Эти три источника и породили столь популярный жанр. Некоторые книжки с криминальными биографиями представляют собой просто анонимные сборники описаний процессов. Это, например, «Полное собрание примечательных казней» 1718 года или появившееся годом позже «Полное собрание государственных казней», «Хроника Тайберна» 1768 года, «Ньюгейтский календарь» 1773 года и т. д. Во всех подобных сборниках по одной и той же канве описываются происхождение и детские годы главного героя, картины его жалкого существования, арест, суд и казнь. Другие произведения, подписанные авторами, более подробны и лучше обработаны. Автор комбинирует сведения, почерпнутые из разных документов, и составляет частично вымышленную историю, где преступник похож на фольклорных героев, таких как Робин Гуд или Мол Катперс. Он уже не просто преступник, но борец с властью. «Капитан» Александр Смит повествует о «Жизни и приключениях самых известных разбойников с большой дороги», а в 1734 году «капитан» Чарльз Джонсон представляет около 200 бродяг и воров в «Общей истории жизни и приключений самых знаменитых разбойников с большой дороги, убийц, уличных грабителей и т. д.». В предисловии Джонсон говорит, что преследует поучительные цели, однако это не мешает ему приводить достаточно скабрезные детали, «для того чтобы наставлять и отвращать испорченных и неопытных лиц того возраста, в коем все склонны к разврату». В самом повествовании есть все, что может понравиться читателям: немного насилия, немного порнографии и комического, а главное — много действия.
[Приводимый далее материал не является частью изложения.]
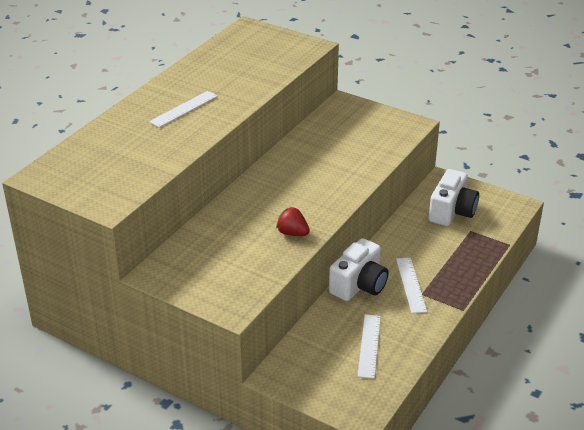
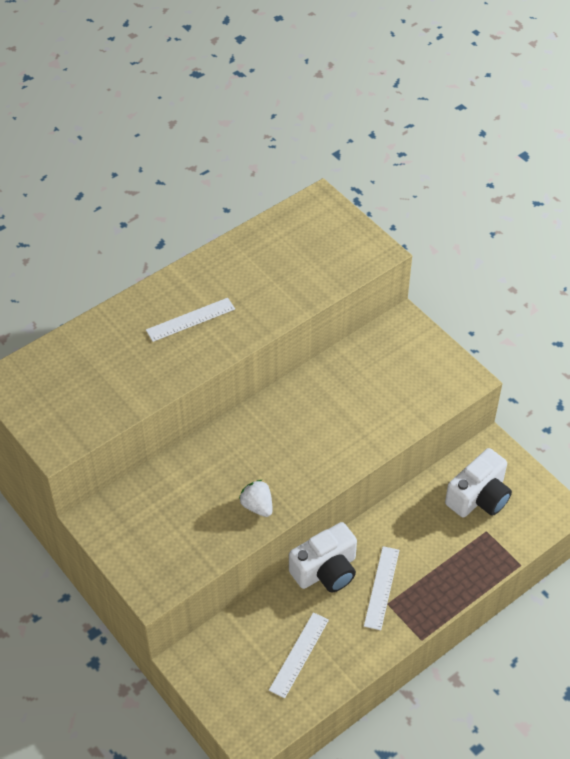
camera: 20 degrees right, 15 degrees up
red strawberry [276,207,310,236] -> white strawberry [239,480,273,517]

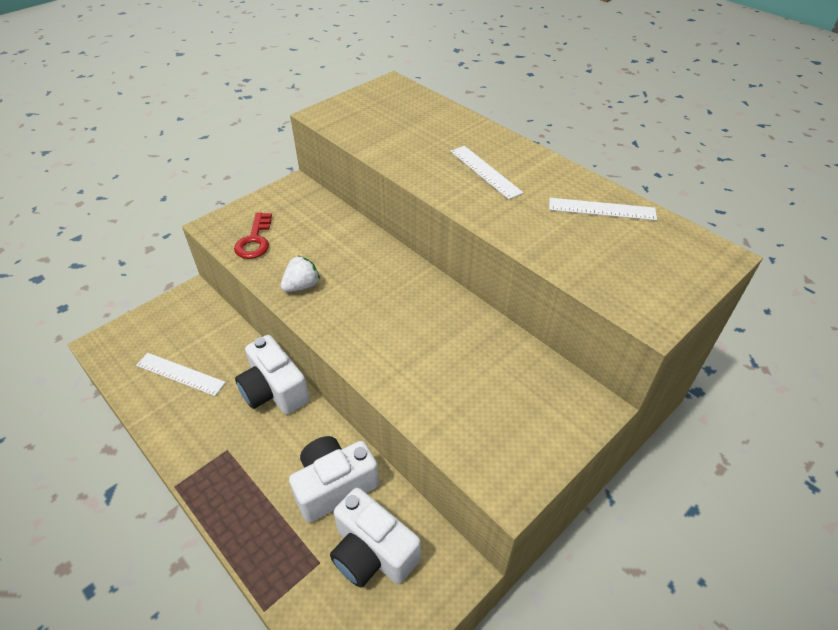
camera: 85 degrees right, 5 degrees down
white ruler [364,546,400,630] -> white ruler moved to [549,198,657,221]
none -> red key [234,212,272,259]
none -> white camera [289,436,379,523]

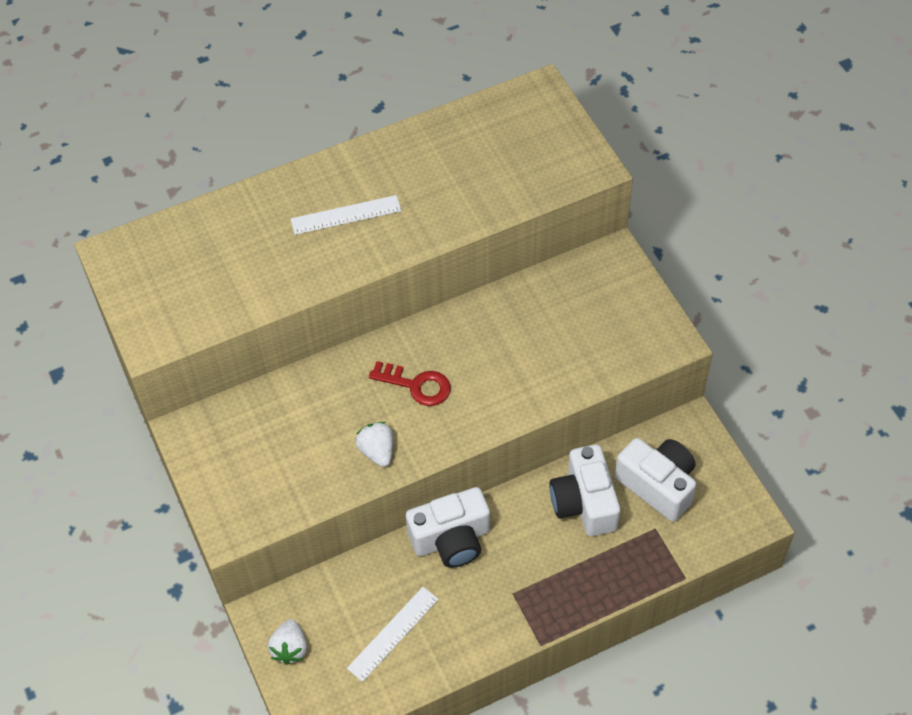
camera: 70 degrees left, 10 degrees up
red key [234,212,272,259] -> red key moved to [369,361,451,406]
white camera [330,488,421,588] -> white camera turned 105 degrees counterclockwise [615,438,696,522]
white ruler [549,198,657,221] -> none
none -> white strawberry [268,619,307,665]

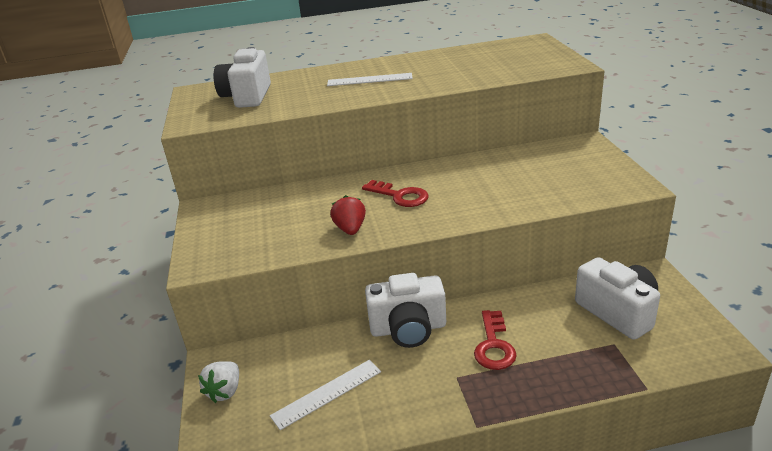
camera: 15 degrees right, 25 degrees down
white strawberry [355,422,393,467] -> red strawberry [330,195,366,235]
white camera [549,444,620,536] -> white camera moved to [213,47,271,108]
none -> red key [474,310,517,370]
Иногда автор использует целыми кусками «Отчеты о процессах» и исповеди перед священником. К ним добавляются смешные, а то и гротескные эпизоды, которые ему удалось найти в жизни преступников. Читатель смеется над ними и тем самым дистанцируется. Читателю не следует брать пример с героев повествования, так как никто из них не может скрыться от правосудия и все злодеи в конце концов наказаны. Более того, персонажи все глубже скатываются в стереотипные для эпохи образы порочных подмастерьев и падших девушек-воровок[289]. Таким образом, в произведениях этого жанра опять сказались те же идеи и тревоги эпохи, что и в руководствах по правилам хорошего тона, морализаторских сочинениях и большой литературе. Подростки без определенных занятий, женщины без супружеской опеки представляли угрозу для общества, так как таили в себе возможность разрушения общепринятого порядка вещей. Превращая их в объект насмешки, автор отчасти успокаивал всеобщую тревогу.